Travel and apartment players
If the dice have to fit in a compact case or the table sits near other people, metal and oversized dice become a bad fit. Acrylic keeps the load lighter, the noise lower, and the pack-out simpler.
If one set needs to work for 40K, board games, and a hobby bench that already feels crowded, plain pips win again. The trade-off is less visual drama.
Before You Buy
Use this checklist before committing to a set:
- 16 mm six-sided dice as the default size
- High-contrast pips or numbers
- At least 20 dice in the working pool
- 30 dice if your army throws large attack batches
- Matte or satin finish instead of full gloss
- A storage pouch or case that keeps the set together
- Tray-friendly shape with no extreme edges
- A second matching color if you roll multiple units at once
If a set misses two or more of those points, we pass unless it has a very specific collector role.
Common Mistakes to Avoid
The mistakes that cost money later are simple and predictable.
- Buying by theme first. Most guides push the prettiest set first, and that is wrong because readability drives every real turn.
- Underbuying quantity. A set that looks complete at 12 dice becomes awkward the first time an army throws a larger volley.
- Choosing translucent or glitter finishes for dark tables. They disappear when the room lighting and mat color work against them.
- Mixing styles in one pool. Different colors, finishes, or sizes slow counting and create grab-and-go confusion.
- Chasing oversized dice for readability. Bigger faces do not help when the tray fills up and cleanup takes longer.
- Ignoring the 6 face. If the six is the result you watch most, that face needs the cleanest contrast in the set.
The Bottom Line
Start with opaque 16 mm D6s, bold pips, and enough quantity to cover your biggest routine roll without a second grab. Add a second matching set before you buy a showpiece set, and keep themed dice for display or narrative games. That is the practical answer for the best dice for Warhammer 40K.
Frequently Asked Questions
What size dice work best for Warhammer 40K?
Sixteen millimeters is the cleanest all-around size. It reads well, handles well, and fits most trays without turning the table into a dice landfill.
How many dice should we buy?
Twenty dice covers a basic working set, and 30 gives more breathing room. If the army throws huge batches, two matching sets in different colors work better than one oversized pile.
Are metal dice a bad choice?
Metal dice work, but they bring noise, tray wear, and extra bounce. We keep them for sturdy tables and private play spaces, not for quiet shared rooms.

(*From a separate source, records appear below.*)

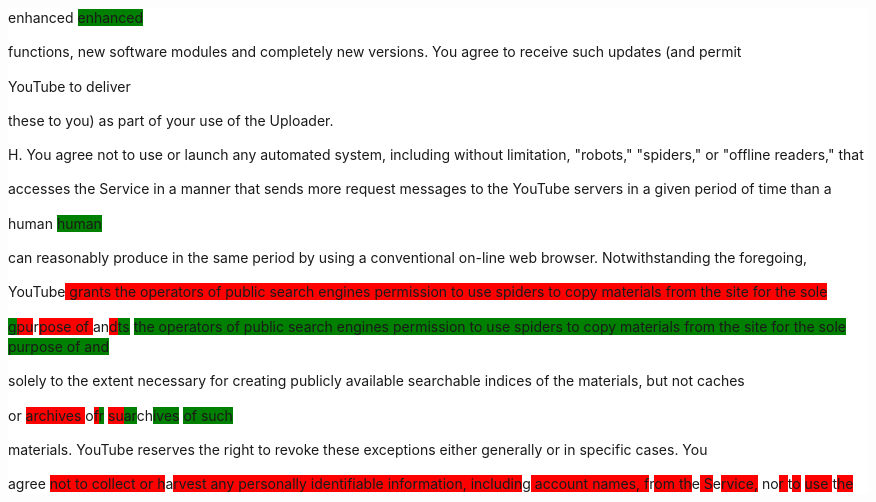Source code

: 
enhanced</span> <span style="background-color: green;">enhanced


</span>functions, new software modules and completely new versions. You agree to receive such updates (and permit<span style="background-color: green;"> </span><span style="background-color: red;">


</span>YouTube to deliver<span style="background-color: red;"> </span><span style="background-color: green;">


</span>these to you) as part of your use of the Uploader.


H. You agree not to use or launch any automated system, including without limitation, "robots," "spiders," or "offline readers," that


accesses the Service in a manner that sends more request messages to the YouTube servers in a given period of time than a<span style="background-color: red;">


human</span> <span style="background-color: green;">human


</span>can reasonably produce in the same period by using a conventional on-line web browser. Notwithstanding the foregoing,<span style="background-color: green;"> </span><span style="background-color: red;">


</span>YouTube<span style="background-color: red;"> grants the operators of public search engines permission to use spiders to copy materials from the site for the sole</span>


<span style="background-color: green;">g</span><span style="background-color: red;">pu</span>r<span style="background-color: red;">pose of </span>an<span style="background-color: red;">d</span><span style="background-color: green;">ts</span> <span style="background-color: green;">the operators of public search engines permission to use spiders to copy materials from the site for the sole purpose of and


</span>solely to the extent necessary for creating publicly available searchable indices of the materials, but not caches<span style="background-color: red;">


or</span> <span style="background-color: red;">archives </span>o<span style="background-color: red;">f</span><span style="background-color: green;">r</span> <span style="background-color: red;">su</span><span style="background-color: green;">ar</span>ch<span style="background-color: green;">ives</span> <span style="background-color: green;">of such


</span>materials. YouTube reserves the right to revoke these exceptions either generally or in specific cases. You<span style="background-color: red;">


agree</span> <span style="background-color: red;">not to collect or h</span>a<span style="background-color: red;">rvest any personally identifiable information, includin</span>g<span style="background-color: red;"> account names, f</span>r<span style="background-color: red;">om th</span>e<span style="background-color: red;"> S</span>e<span style="background-color: red;">rvice,</span> no<span style="background-color: red;">r </span>t<span style="background-color: red;">o</span> <span style="background-color: red;">use </span>t<span style="background-color: red;">he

Are themed faction dice worth it?
Yes, as a second set. As a first and only set, they slow reading and reduce reuse across different armies or games.
Do pips beat numbers?
Pips beat numbers for speed. They are easier to read at a glance, and they do not need orientation the way tiny numerals do.
Do rounded edges matter?
Yes. Rounded or beveled edges settle more cleanly in trays and feel better in the hand. Extreme sharp edges snag more often and make the roll harder to manage.
Should we buy one big set or two smaller matching sets?
Two smaller matching sets win for most 40K players. They separate cleanly by color or role, which saves time during attack, wound, and save rolls.
What is the biggest mistake buyers make?
Buying for looks first. A beautiful set that is hard to read or annoying to handle becomes a shelf piece instead of a gaming tool.